------ SOURCE DOCUMENT ------

Xiaomi's research team has unveiled 'HarnesX,' a framework that automatically improves AI agent harnesses, VentureBeat reported on June 24 local time. The approach can significantly boost AI performance without changing the model itself.
A harness is a software structure that connects large language models to external environments. It includes prompts, tools, memory management and execution flow. As corporate AI agents handle more complex long-term tasks, harness design becomes more important, but until now it has had to be built and improved manually.
HarnesX is designed with a modular structure that allows harnesses to be replaced and evolved independently. The core is an automatic optimisation engine called AEGIS. AEGIS consists of a four-stage pipeline: a digester that analyses agent execution logs, a planner that explores improvement directions, an evolver that generates code-level modifications, and a critic-gate that blocks side effects.

------ INPUT DATA ------

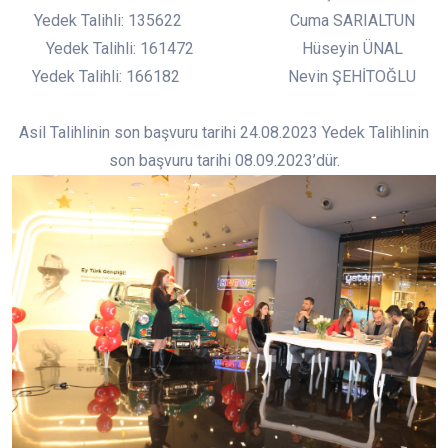
Yedek Talihli: 135622 Cuma SARIALTUN
Yedek Talihli: 161472 Hüseyin ÜNAL
Yedek Talihli: 166182 Nevin ŞEHİTOĞLU
Asil Talihlinin son başvuru tarihi 24.08.2023 Yedek Talihlinin
son başvuru tarihi 08.09.2023’dür.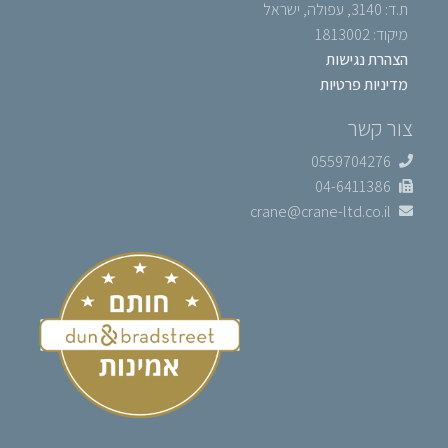
ת.ד: 3140, עפולה, ישראל
מיקוד: 1813002
הצהרת נגישות
מדיניות פרטיות
צור קשר
0559704276
04-6411386
crane@crane-ltd.co.il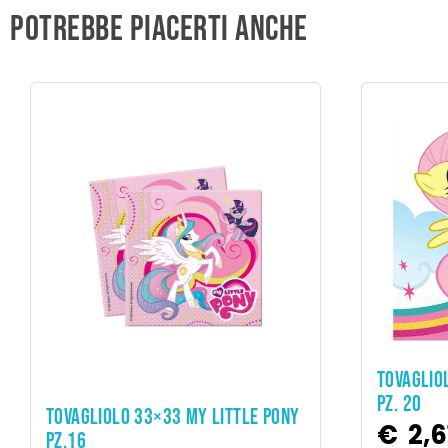
Potrebbe piacerti anche
TOVAGLIO
PZ. 20
ADD TO CART
TOVAGLIOLO 33×33 MY LITTLE PONY
€
2,6
PZ.16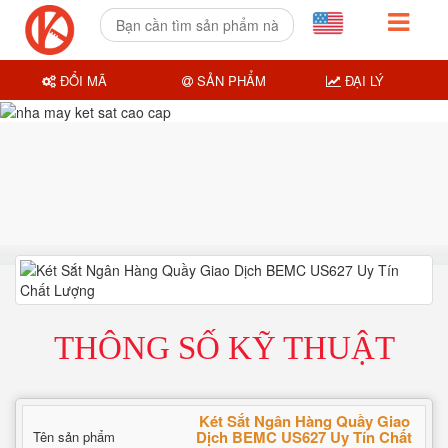
ĐỔI MÃ
SẢN PHẨM
ĐẠI LÝ
THÔNG SỐ KỸ THUẬT
Két Sắt Ngân Hàng Quầy Giao
Dịch BEMC US627 Uy Tín Chất
Tên sản phẩm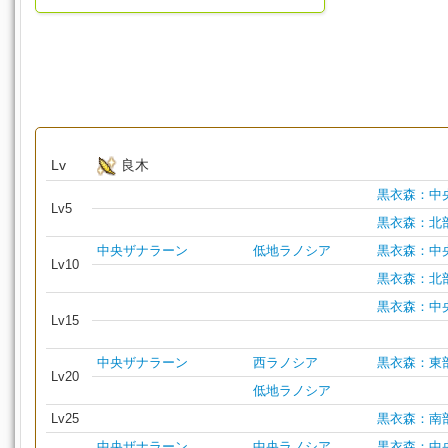
Lv
良木
黒衣森：中
Lv5
黒衣森：北
中央ザナラーン
低地ラノシア
黒衣森：中
Lv10
黒衣森：北
黒衣森：中
Lv15
中央ザナラーン
西ラノシア
黒衣森：東
Lv20
低地ラノシア
Lv25
黒衣森：南
中央ザナラーン
中央ラノシア
黒衣森：中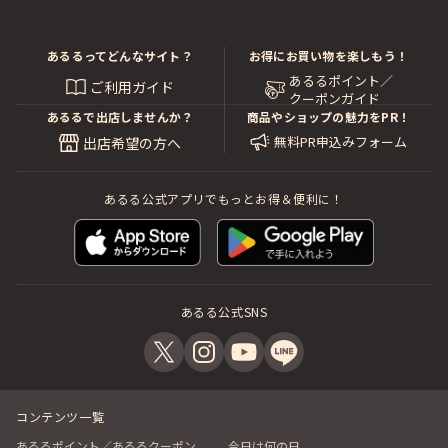
あるるってどんなサイト？
お得にお買い物を楽しもう！
あるるポイント／
ご利用ガイド
クーポンガイド
あるるで出店しませんか？
商品やショップの魅力をPR！
無料PR申込みフォーム
出店希望の方へ
あるる公式アプリでもっとお得＆便利に！
あるる公式SNS
コンテンツ一覧
あるるポイント／あるるクーポン
今日は何の日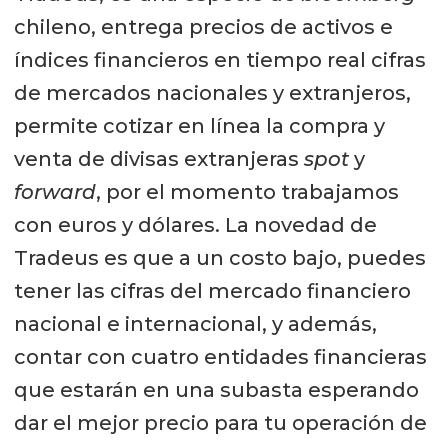
chileno, entrega precios de activos e
índices financieros en tiempo real cifras
de mercados nacionales y extranjeros,
permite cotizar en línea la compra y
venta de divisas extranjeras
spot
y
forward
, por el momento trabajamos
con euros y dólares. La novedad de
Tradeus es que a un costo bajo, puedes
tener las cifras del mercado financiero
nacional e internacional, y además,
contar con cuatro entidades financieras
que estarán en una subasta esperando
dar el mejor precio para tu operación de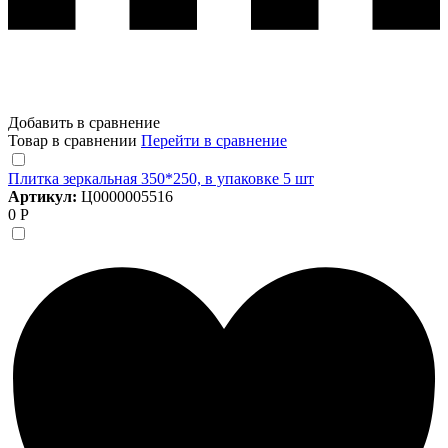
Добавить в сравнение
Товар в сравнении
Перейти в сравнение
Плитка зеркальная 350*250, в упаковке 5 шт
Артикул:
Ц0000005516
0 Р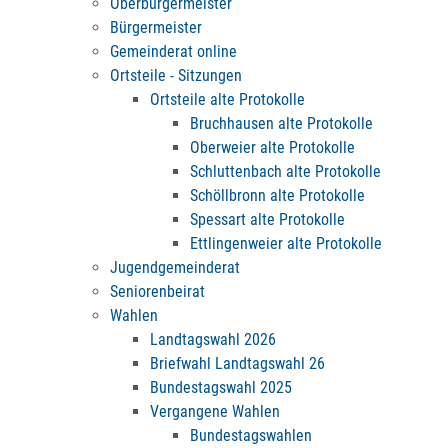
Oberbürgermeister
Bürgermeister
Gemeinderat online
Ortsteile - Sitzungen
Ortsteile alte Protokolle
Bruchhausen alte Protokolle
Oberweier alte Protokolle
Schluttenbach alte Protokolle
Schöllbronn alte Protokolle
Spessart alte Protokolle
Ettlingenweier alte Protokolle
Jugendgemeinderat
Seniorenbeirat
Wahlen
Landtagswahl 2026
Briefwahl Landtagswahl 26
Bundestagswahl 2025
Vergangene Wahlen
Bundestagswahlen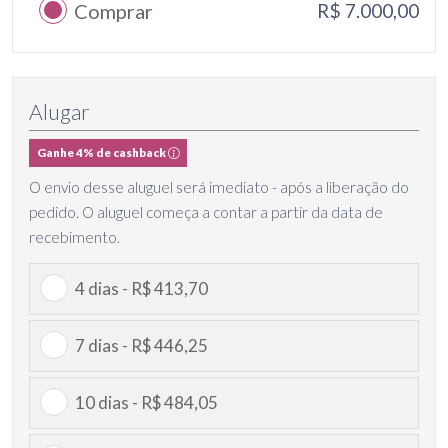
Comprar
R$ 7.000,00
Alugar
Ganhe 4% de cashback
O envio desse aluguel será imediato - após a liberação do
pedido. O aluguel começa a contar a partir da data de
recebimento.
4 dias - R$ 413,70
7 dias - R$ 446,25
10 dias - R$ 484,05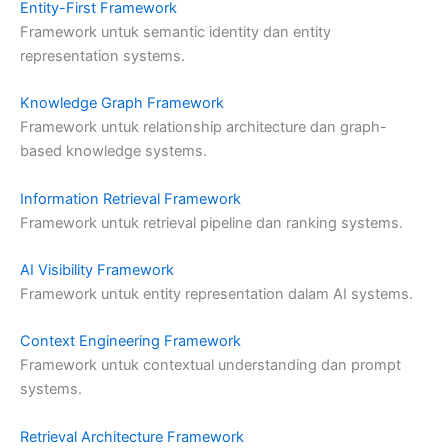
Entity-First Framework
Framework untuk semantic identity dan entity
representation systems.
Knowledge Graph Framework
Framework untuk relationship architecture dan graph-
based knowledge systems.
Information Retrieval Framework
Framework untuk retrieval pipeline dan ranking systems.
AI Visibility Framework
Framework untuk entity representation dalam AI systems.
Context Engineering Framework
Framework untuk contextual understanding dan prompt
systems.
Retrieval Architecture Framework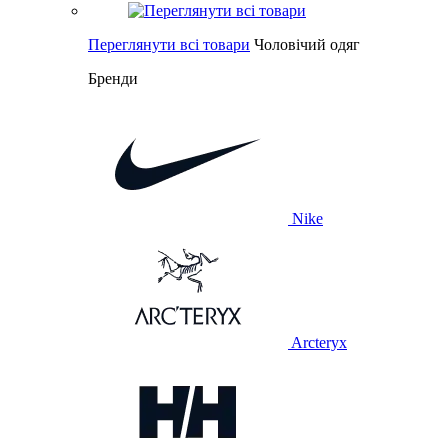
Переглянути всі товари
Чоловічий одяг
Бренди
Nike
Arcteryx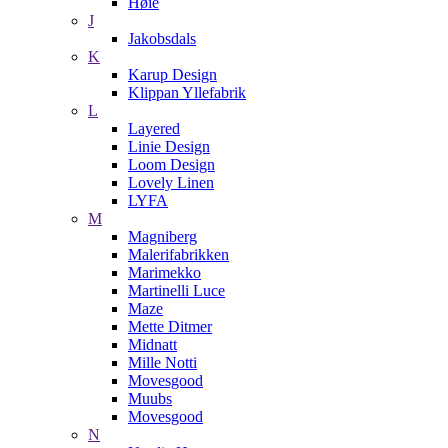
Høie
J
Jakobsdals
K
Karup Design
Klippan Yllefabrik
L
Layered
Linie Design
Loom Design
Lovely Linen
LYFA
M
Magniberg
Malerifabrikken
Marimekko
Martinelli Luce
Maze
Mette Ditmer
Midnatt
Mille Notti
Movesgood
Muubs
Movesgood
N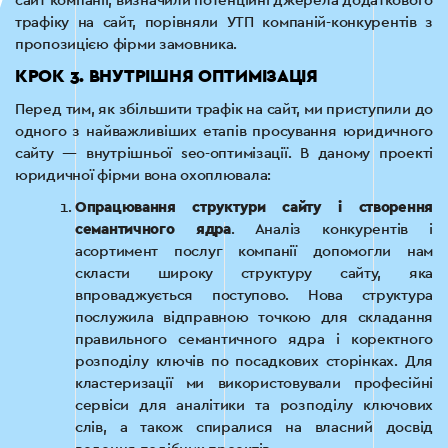
сайт компанії, визначили потенційні джерела додаткового
трафіку на сайт, порівняли УТП компаній-конкурентів з
пропозицією фірми замовника.
КРОК 3. ВНУТРІШНЯ ОПТИМІЗАЦІЯ
Перед тим, як збільшити трафік на сайт, ми приступили до
одного з найважливіших етапів просування юридичного
сайту — внутрішньої seo-оптимізації. В даному проекті
юридичної фірми вона охоплювала:
Опрацювання структури сайту і створення
семантичного ядра
. Аналіз конкурентів і
асортимент послуг компанії допомогли нам
скласти широку структуру сайту, яка
впроваджується поступово. Нова структура
послужила відправною точкою для складання
правильного семантичного ядра і коректного
розподілу ключів по посадкових сторінках. Для
кластеризації ми використовували професійні
сервіси для аналітики та розподілу ключових
слів, а також спиралися на власний досвід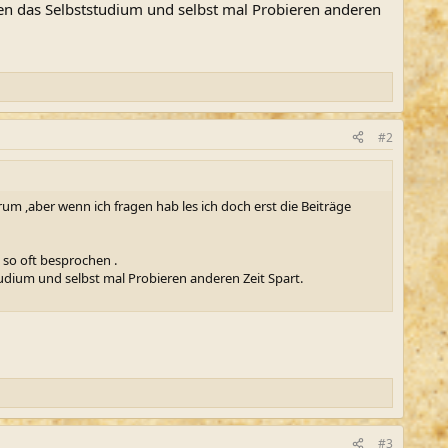
gen das Selbststudium und selbst mal Probieren anderen
#2
rum ,aber wenn ich fragen hab les ich doch erst die Beiträge
so oft besprochen .
tudium und selbst mal Probieren anderen Zeit Spart.
#3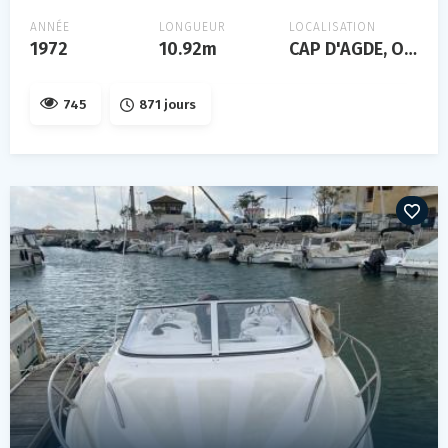
ANNÉE
LONGUEUR
LOCALISATION
1972
10.92m
CAP D'AGDE, Occitanie, FRANCE
745
871 jours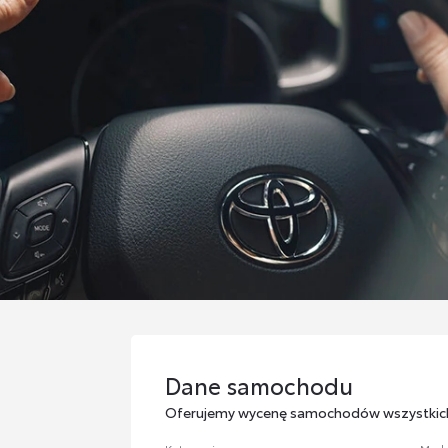
Dane samochodu
Dane samochodu
Oferujemy wycenę samochodów wszystkic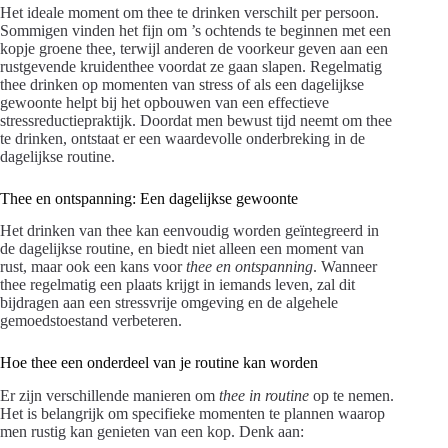
Het ideale moment om thee te drinken verschilt per persoon.
Sommigen vinden het fijn om ’s ochtends te beginnen met een
kopje groene thee, terwijl anderen de voorkeur geven aan een
rustgevende kruidenthee voordat ze gaan slapen. Regelmatig
thee drinken op momenten van stress of als een dagelijkse
gewoonte helpt bij het opbouwen van een effectieve
stressreductiepraktijk. Doordat men bewust tijd neemt om thee
te drinken, ontstaat er een waardevolle onderbreking in de
dagelijkse routine.
Thee en ontspanning: Een dagelijkse gewoonte
Het drinken van thee kan eenvoudig worden geïntegreerd in
de dagelijkse routine, en biedt niet alleen een moment van
rust, maar ook een kans voor
thee en ontspanning
. Wanneer
thee regelmatig een plaats krijgt in iemands leven, zal dit
bijdragen aan een stressvrije omgeving en de algehele
gemoedstoestand verbeteren.
Hoe thee een onderdeel van je routine kan worden
Er zijn verschillende manieren om
thee in routine
op te nemen.
Het is belangrijk om specifieke momenten te plannen waarop
men rustig kan genieten van een kop. Denk aan: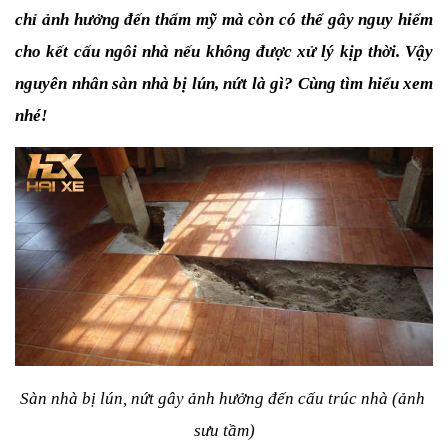
chỉ ảnh hưởng đến thẩm mỹ mà còn có thể gây nguy hiểm 
cho kết cấu ngôi nhà nếu không được xử lý kịp thời. Vậy 
nguyên nhân sàn nhà bị lún, nứt là gì? Cùng tìm hiểu xem 
nhé!
Sàn nhà bị lún, nứt gây ảnh hưởng đến cấu trúc nhà (ảnh 
sưu tầm)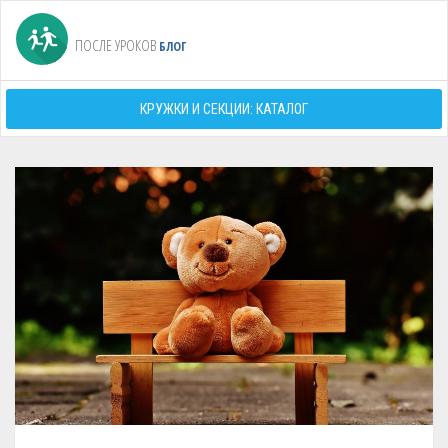
ПОСЛЕ УРОКОВ
БЛОГ
КРУЖКИ И СЕКЦИИ: КАТАЛОГ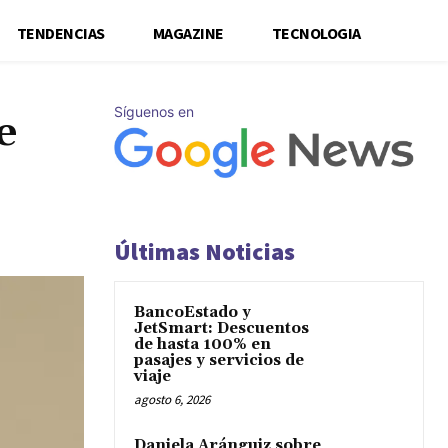
TENDENCIAS
MAGAZINE
TECNOLOGIA
Síguenos en
e
Últimas Noticias
BancoEstado y
JetSmart: Descuentos
de hasta 100% en
pasajes y servicios de
viaje
agosto 6, 2026
Daniela Aránguiz sobre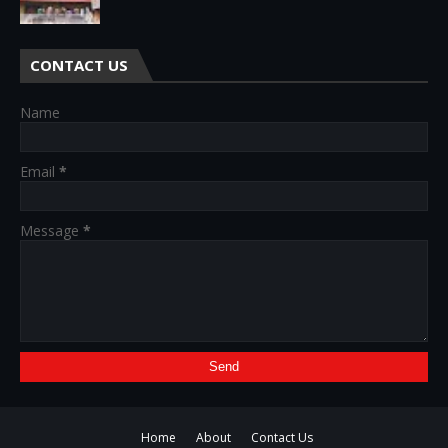
CONTACT US
Name
Email
*
Message
*
Home
About
Contact Us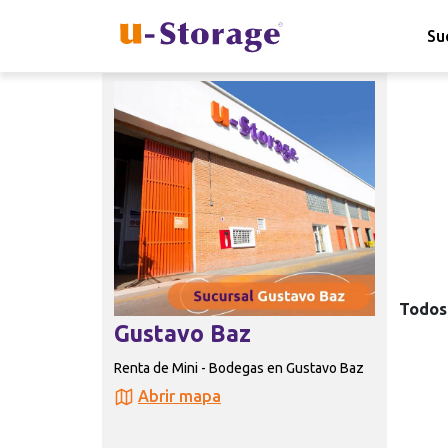
Su
Todos 
Gustavo Baz
Renta de Mini - Bodegas en Gustavo Baz
Abrir mapa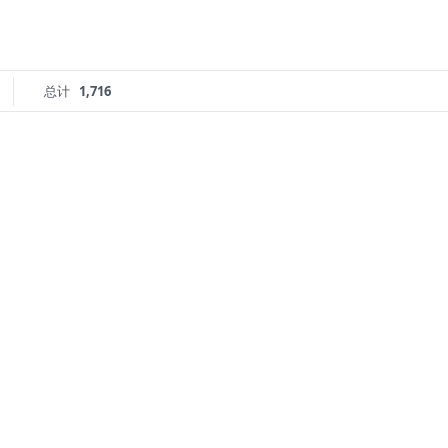
总计
1,716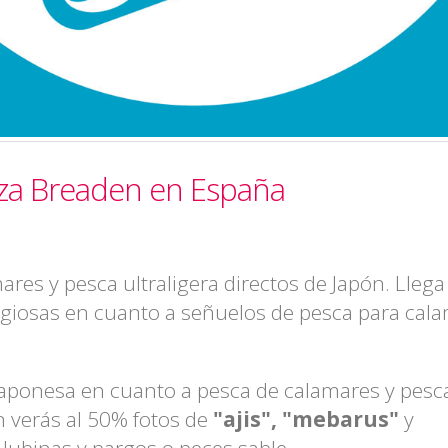
iza Breaden en España
res y pesca ultraligera directos de Japón. Llega
giosas en cuanto a señuelos de pesca para cal
japonesa en cuanto a pesca de calamares y pesc
en verás al 50% fotos de
"ajis", "mebarus"
y
 lubinas y pargos o peces sable.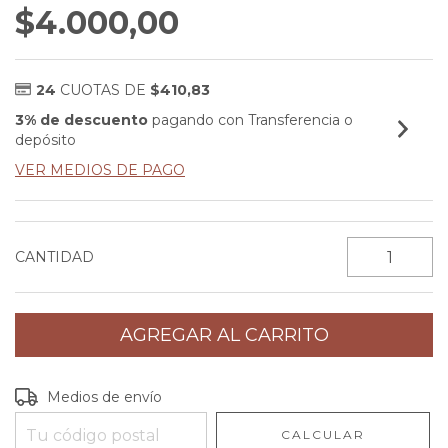
$4.000,00
24
CUOTAS DE
$410,83
3% de descuento
pagando con Transferencia o
depósito
VER MEDIOS DE PAGO
CANTIDAD
Entregas para el CP:
CAMBIAR CP
Medios de envío
CALCULAR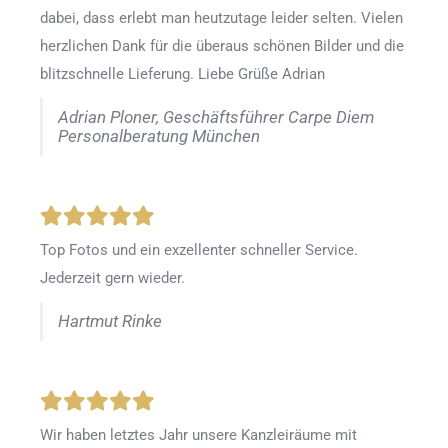
dabei, dass erlebt man heutzutage leider selten. Vielen
herzlichen Dank für die überaus schönen Bilder und die
blitzschnelle Lieferung. Liebe Grüße Adrian
Adrian Ploner, Geschäftsführer Carpe Diem
Personalberatung München
Top Fotos und ein exzellenter schneller Service.
Jederzeit gern wieder.
Hartmut Rinke
Wir haben letztes Jahr unsere Kanzleiräume mit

------

> [TASK OBJECTIVE]: Reproduce the full text about Xiaomi's HarnesX framework word for word.

> [SOLUTION FOR THIS PROBLEM]:
Xiaomi's research team has unveiled 'HarnesX,' a framework that automatically improves AI agent harnesses, VentureBeat reported on June 24 local time. The approach can significantly boost AI performance without changing the model itself.
A harness is a software structure that connects large language models to external environments. It includes prompts, tools, memory management and execution flow. As corporate AI agents handle more complex long-term tasks, harness design becomes more important, but until now it has had to be built and improved manually.
HarnesX is designed with a modular structure that allows harnesses to be replaced and evolved independently. The core is an automatic optimisation engine called AEGIS. AEGIS consists of a four-stage pipeline: a digester that analyses agent execution logs, a planner that explores improvement directions, an evolver that generates code-level modifications, and a critic-gate that blocks side effects.